Problem to work on.
Swap "Test" for "Check" in the stretch from "- [ ] Run COMPLETE_RESET.sql" through "- [ ] Test image upload", and give back only those lines with nothing else changed.

Exercise inputs.

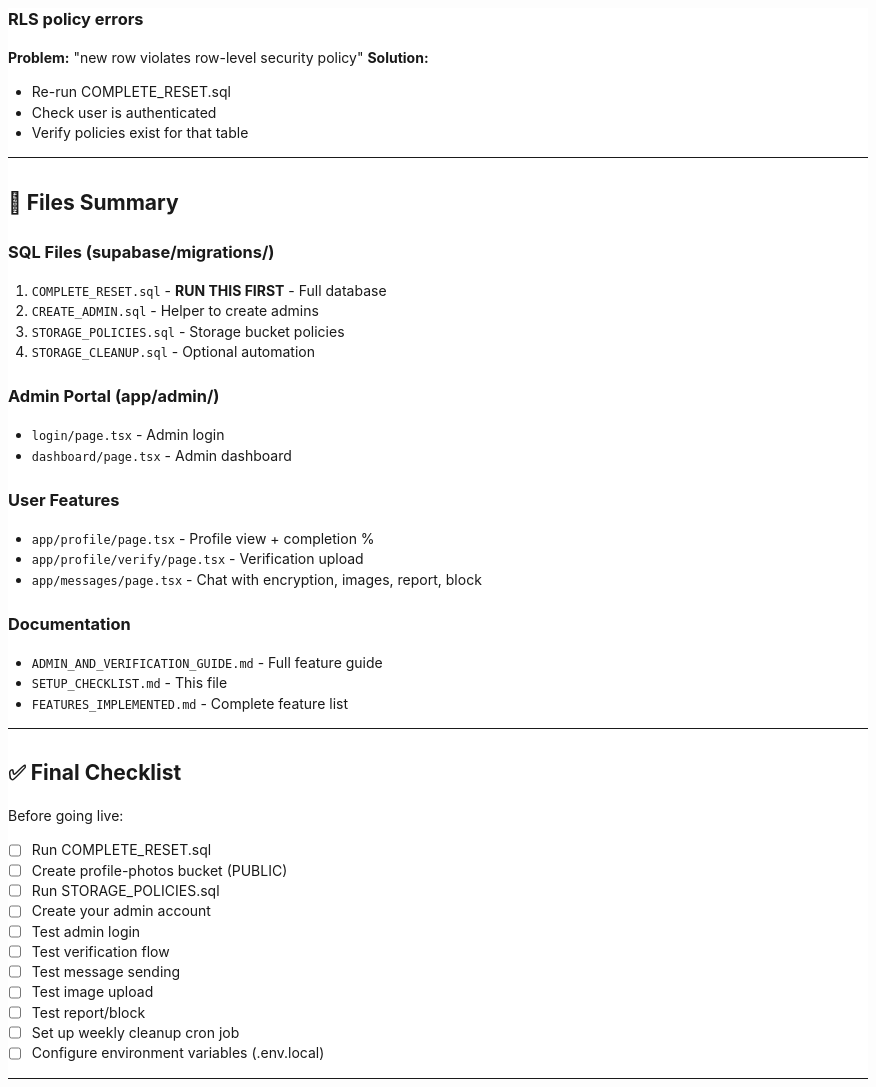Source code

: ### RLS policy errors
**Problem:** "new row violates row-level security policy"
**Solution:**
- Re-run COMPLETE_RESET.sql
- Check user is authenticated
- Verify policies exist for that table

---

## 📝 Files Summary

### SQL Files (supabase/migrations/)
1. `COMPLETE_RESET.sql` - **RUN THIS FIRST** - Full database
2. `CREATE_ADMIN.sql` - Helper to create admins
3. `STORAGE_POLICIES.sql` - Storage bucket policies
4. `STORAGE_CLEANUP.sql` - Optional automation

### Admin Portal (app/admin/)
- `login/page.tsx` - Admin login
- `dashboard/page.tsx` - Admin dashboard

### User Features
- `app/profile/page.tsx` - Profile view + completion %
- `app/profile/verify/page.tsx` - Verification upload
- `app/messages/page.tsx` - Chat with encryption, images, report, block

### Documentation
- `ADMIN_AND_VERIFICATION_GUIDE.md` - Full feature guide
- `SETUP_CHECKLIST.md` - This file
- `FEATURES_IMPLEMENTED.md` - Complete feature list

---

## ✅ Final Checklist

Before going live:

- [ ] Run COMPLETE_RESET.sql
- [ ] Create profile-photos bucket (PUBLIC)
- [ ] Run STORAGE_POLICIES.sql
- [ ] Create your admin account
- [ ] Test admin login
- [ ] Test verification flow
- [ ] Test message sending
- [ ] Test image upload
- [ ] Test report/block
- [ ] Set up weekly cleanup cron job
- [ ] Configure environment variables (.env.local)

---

Solution to the exercise.
- [ ] Run COMPLETE_RESET.sql
- [ ] Create profile-photos bucket (PUBLIC)
- [ ] Run STORAGE_POLICIES.sql
- [ ] Create your admin account
- [ ] Check admin login
- [ ] Check verification flow
- [ ] Check message sending
- [ ] Check image upload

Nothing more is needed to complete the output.